WORK REQUIRED:
Copy out, unchanged, the lines of the items from the line containing "Памятные места" through the line containing "Anagrafe, elettorale, leva, stato civile", including both of those lines.

DATA PROVIDED:
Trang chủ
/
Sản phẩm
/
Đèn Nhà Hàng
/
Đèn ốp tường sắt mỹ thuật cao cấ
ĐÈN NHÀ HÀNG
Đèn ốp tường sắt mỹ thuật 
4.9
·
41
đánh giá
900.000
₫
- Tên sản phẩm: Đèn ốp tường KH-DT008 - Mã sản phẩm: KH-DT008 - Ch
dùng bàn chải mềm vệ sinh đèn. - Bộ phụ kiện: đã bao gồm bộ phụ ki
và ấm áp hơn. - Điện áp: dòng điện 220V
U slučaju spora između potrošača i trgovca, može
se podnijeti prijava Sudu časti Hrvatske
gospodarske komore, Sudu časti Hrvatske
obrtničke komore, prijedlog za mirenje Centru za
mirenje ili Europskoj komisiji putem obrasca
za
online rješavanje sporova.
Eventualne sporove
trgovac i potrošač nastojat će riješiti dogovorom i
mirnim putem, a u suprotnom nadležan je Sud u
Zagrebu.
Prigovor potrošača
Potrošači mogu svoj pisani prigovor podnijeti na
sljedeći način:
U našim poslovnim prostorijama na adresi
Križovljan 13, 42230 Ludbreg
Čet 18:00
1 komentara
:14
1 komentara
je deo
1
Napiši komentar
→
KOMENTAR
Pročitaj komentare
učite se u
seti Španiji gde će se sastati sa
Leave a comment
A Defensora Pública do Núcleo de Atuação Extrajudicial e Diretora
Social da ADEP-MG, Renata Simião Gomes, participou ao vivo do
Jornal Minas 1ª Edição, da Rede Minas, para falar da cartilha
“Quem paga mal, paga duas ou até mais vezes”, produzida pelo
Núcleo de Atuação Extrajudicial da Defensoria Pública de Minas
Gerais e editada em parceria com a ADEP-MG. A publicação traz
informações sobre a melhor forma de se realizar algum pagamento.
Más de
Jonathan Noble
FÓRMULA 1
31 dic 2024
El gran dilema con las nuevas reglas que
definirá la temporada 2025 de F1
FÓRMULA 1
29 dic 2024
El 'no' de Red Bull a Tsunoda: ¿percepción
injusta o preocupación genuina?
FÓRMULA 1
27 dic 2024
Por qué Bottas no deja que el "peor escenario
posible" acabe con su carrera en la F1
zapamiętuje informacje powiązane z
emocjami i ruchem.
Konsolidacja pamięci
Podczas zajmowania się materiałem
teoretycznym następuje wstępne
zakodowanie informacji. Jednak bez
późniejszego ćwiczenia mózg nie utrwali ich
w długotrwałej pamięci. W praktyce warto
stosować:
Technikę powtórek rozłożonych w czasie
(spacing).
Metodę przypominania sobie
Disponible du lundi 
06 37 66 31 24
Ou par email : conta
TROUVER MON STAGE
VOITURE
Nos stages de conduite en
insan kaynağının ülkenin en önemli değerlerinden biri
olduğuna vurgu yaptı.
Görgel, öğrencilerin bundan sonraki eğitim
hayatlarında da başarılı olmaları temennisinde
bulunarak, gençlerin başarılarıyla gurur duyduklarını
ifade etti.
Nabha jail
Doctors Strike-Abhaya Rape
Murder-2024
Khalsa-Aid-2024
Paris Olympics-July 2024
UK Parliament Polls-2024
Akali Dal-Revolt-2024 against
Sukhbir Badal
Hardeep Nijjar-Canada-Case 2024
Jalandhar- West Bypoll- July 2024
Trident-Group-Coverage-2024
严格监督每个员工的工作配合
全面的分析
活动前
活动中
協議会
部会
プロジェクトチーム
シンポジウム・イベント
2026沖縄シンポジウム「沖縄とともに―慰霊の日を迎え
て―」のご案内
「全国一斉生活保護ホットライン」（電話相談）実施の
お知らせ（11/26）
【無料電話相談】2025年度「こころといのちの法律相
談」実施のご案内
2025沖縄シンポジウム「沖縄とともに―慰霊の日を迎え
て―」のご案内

--

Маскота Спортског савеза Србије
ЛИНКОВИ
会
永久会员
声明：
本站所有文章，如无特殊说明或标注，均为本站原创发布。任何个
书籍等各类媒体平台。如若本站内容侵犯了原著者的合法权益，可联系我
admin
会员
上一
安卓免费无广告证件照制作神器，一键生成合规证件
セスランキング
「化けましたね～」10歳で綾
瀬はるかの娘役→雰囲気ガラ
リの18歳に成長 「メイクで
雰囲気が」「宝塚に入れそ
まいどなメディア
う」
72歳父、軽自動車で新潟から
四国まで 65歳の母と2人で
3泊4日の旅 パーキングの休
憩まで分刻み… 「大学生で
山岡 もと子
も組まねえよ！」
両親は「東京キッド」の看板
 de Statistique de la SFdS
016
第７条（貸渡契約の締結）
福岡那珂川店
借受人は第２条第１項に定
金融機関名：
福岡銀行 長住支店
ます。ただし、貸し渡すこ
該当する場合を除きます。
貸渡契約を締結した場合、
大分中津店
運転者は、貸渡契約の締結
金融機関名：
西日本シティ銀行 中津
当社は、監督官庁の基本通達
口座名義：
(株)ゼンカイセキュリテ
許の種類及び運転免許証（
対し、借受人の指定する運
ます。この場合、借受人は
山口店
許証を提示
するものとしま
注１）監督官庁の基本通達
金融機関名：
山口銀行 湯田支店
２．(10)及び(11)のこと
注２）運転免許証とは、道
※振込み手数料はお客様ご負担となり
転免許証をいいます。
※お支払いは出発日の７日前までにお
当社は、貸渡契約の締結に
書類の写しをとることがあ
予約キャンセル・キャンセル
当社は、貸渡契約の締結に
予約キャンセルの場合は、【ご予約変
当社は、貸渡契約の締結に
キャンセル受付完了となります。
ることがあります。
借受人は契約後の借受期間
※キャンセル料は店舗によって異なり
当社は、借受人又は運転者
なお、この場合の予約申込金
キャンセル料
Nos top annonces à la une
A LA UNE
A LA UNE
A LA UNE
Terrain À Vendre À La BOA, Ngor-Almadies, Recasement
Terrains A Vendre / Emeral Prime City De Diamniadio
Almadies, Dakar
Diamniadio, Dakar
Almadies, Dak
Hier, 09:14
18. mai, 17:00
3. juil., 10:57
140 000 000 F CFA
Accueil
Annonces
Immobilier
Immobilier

...

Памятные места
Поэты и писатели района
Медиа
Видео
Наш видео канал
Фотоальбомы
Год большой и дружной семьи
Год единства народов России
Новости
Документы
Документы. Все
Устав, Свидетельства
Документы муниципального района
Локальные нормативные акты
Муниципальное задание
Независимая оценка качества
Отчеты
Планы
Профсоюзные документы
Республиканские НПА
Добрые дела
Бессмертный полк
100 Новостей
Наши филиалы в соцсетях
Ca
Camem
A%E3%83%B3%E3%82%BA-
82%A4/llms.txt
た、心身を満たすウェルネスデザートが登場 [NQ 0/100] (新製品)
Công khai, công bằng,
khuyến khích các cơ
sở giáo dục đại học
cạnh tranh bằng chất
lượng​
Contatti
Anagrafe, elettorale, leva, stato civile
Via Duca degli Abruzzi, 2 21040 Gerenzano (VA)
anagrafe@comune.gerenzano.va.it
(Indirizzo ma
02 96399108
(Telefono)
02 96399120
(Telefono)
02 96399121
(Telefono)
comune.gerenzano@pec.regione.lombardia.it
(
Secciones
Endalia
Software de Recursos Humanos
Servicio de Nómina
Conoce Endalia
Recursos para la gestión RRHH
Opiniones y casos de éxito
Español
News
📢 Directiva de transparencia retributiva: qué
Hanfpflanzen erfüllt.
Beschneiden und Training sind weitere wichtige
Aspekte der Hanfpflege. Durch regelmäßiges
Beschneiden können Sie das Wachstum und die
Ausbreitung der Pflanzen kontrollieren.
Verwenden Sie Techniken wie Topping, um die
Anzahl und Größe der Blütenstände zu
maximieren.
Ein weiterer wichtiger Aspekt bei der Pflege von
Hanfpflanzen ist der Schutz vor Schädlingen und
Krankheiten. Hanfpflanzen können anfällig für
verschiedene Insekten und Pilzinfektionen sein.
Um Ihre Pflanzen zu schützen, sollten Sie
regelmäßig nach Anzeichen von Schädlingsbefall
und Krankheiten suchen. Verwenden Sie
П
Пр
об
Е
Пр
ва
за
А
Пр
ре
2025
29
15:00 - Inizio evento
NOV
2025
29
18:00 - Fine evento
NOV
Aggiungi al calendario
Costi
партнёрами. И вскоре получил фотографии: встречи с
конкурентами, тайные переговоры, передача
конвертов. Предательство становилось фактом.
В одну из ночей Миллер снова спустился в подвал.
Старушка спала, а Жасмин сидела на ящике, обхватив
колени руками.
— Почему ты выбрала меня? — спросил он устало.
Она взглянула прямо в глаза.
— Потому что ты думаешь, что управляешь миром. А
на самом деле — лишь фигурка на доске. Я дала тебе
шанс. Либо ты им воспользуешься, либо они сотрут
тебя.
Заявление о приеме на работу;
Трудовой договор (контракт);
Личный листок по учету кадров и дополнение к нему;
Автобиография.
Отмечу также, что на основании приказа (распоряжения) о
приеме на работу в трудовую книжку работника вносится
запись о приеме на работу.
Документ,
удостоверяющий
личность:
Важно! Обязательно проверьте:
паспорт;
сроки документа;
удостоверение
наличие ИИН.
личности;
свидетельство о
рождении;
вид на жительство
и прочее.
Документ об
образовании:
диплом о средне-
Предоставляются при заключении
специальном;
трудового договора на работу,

RESULT:
Памятные места
Поэты и писатели района
Медиа
Видео
Наш видео канал
Фотоальбомы
Год большой и дружной семьи
Год единства народов России
Новости
Документы
Документы. Все
Устав, Свидетельства
Документы муниципального района
Локальные нормативные акты
Муниципальное задание
Независимая оценка качества
Отчеты
Планы
Профсоюзные документы
Республиканские НПА
Добрые дела
Бессмертный полк
100 Новостей
Наши филиалы в соцсетях
Ca
Camem
A%E3%83%B3%E3%82%BA-
82%A4/llms.txt
た、心身を満たすウェルネスデザートが登場 [NQ 0/100] (新製品)
Công khai, công bằng,
khuyến khích các cơ
sở giáo dục đại học
cạnh tranh bằng chất
lượng​
Contatti
Anagrafe, elettorale, leva, stato civile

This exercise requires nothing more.